More Funding Urged For Yellow Fever Vaccine Stockpile
The International Coordinating Group (ICG) on Yellow Fever Vaccine Provision is warning that the global emergency stockpile of yellow fever vaccine for the world’s most vulnerable populations in Africa is under threat.
The current stockpile will run out in 2010 and there is no funding to cover vaccination campaigns once the stockpile is depleted. Most children and adults in five of the 12 most vulnerable countries in Africa are now protected from contracting yellow fever thanks to recent vaccination campaigns.
But without further funding millions of people will still be at risk of the disease, according to public health experts.
"We have to finish the job we started or the good work that has been done will be lost,” said Dr Edward Hoekstra, UNICEF Senior Health Specialist, speaking from New York. "If the stockpile of yellow fever vaccine is allowed to run out, countries that have not yet been reached by immunization campaigns will be unfairly burdened with the disease.”

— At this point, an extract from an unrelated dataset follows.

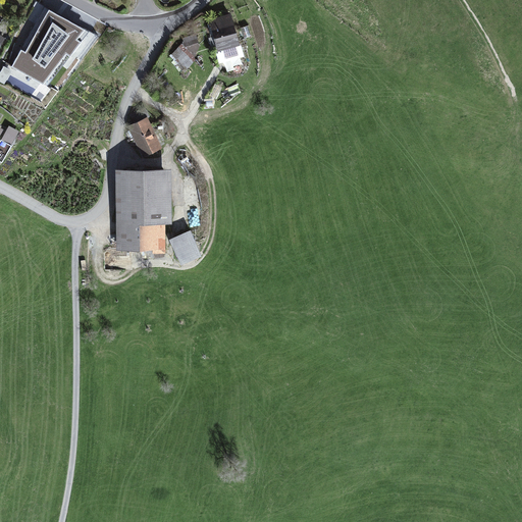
[(230,13),(209,19),(217,51),(240,45),(230,13)]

Dr William Perea, WHO coordinator for the Epidemic Readiness and Intervention said the yellow fever initiative is feeling the effects of the global financial crisis.

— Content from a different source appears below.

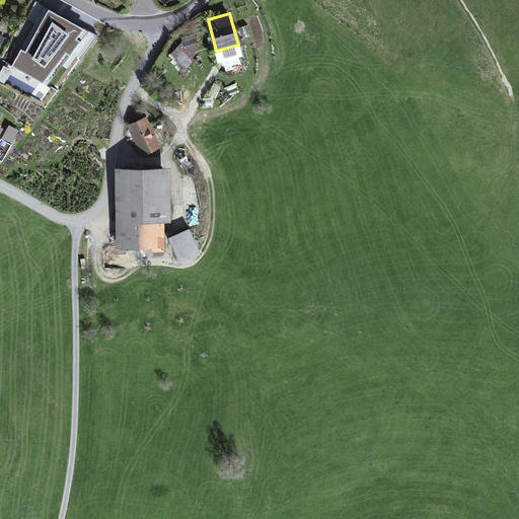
[(61,23),(30,32),(40,63),(71,53),(61,23)]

"As we look beyond 2009, we already see serious funding constraints. Although yellow fever vaccine production has tripled since 2001, the roll-out of the programme is limited by insufficient supply of vaccine for 2009,” said Dr Perea.
The five countries that have completed vaccination campaigns so far are Togo, Mali, Senegal, Burkina Faso and Cameroon, which received funding from the International Finance Facility for Immunization (IFFIm), through the GAVI Alliance. There have been no outbreaks in those countries since the vaccination campaigns were completed.
Dr Hoekstra said there is a need to further roll out the programme to protect the remaining 150 million children and adults still at risk for the disease in the region, adding that close cooperation among all partners has been effective in supporting national governments to successfully implement the vaccination campaigns.
"If we do not sustain this programme, yellow fever outbreaks will continue to affect populations who can least afford it,” said Dr Fenella Avokey of the WHO African Regional Office. "This is something we had hoped to resolve by 2015.”
Yellow fever is caused by a virus transmitted by mosquitoes. The disease is endemic in forest areas and people are at greatest risk at the end of the rainy season. According to WHO estimates, 206 000 cases and 52 000 deaths occur every year.
The recent campaigns in Burkina Faso and Cameroon benefited more than 95% of the vulnerable populations targeted. Burkina Faso vaccinated 7.6 million people in 33 districts and Cameroon completed a vaccination campaign for 7.5 million people in 62 districts. Seven other African countries where the threat of yellow fever is highest are Benin, Sierra Leone, Nigeria, Liberia, Guinea, Ghana, and Cote d'Ivoire.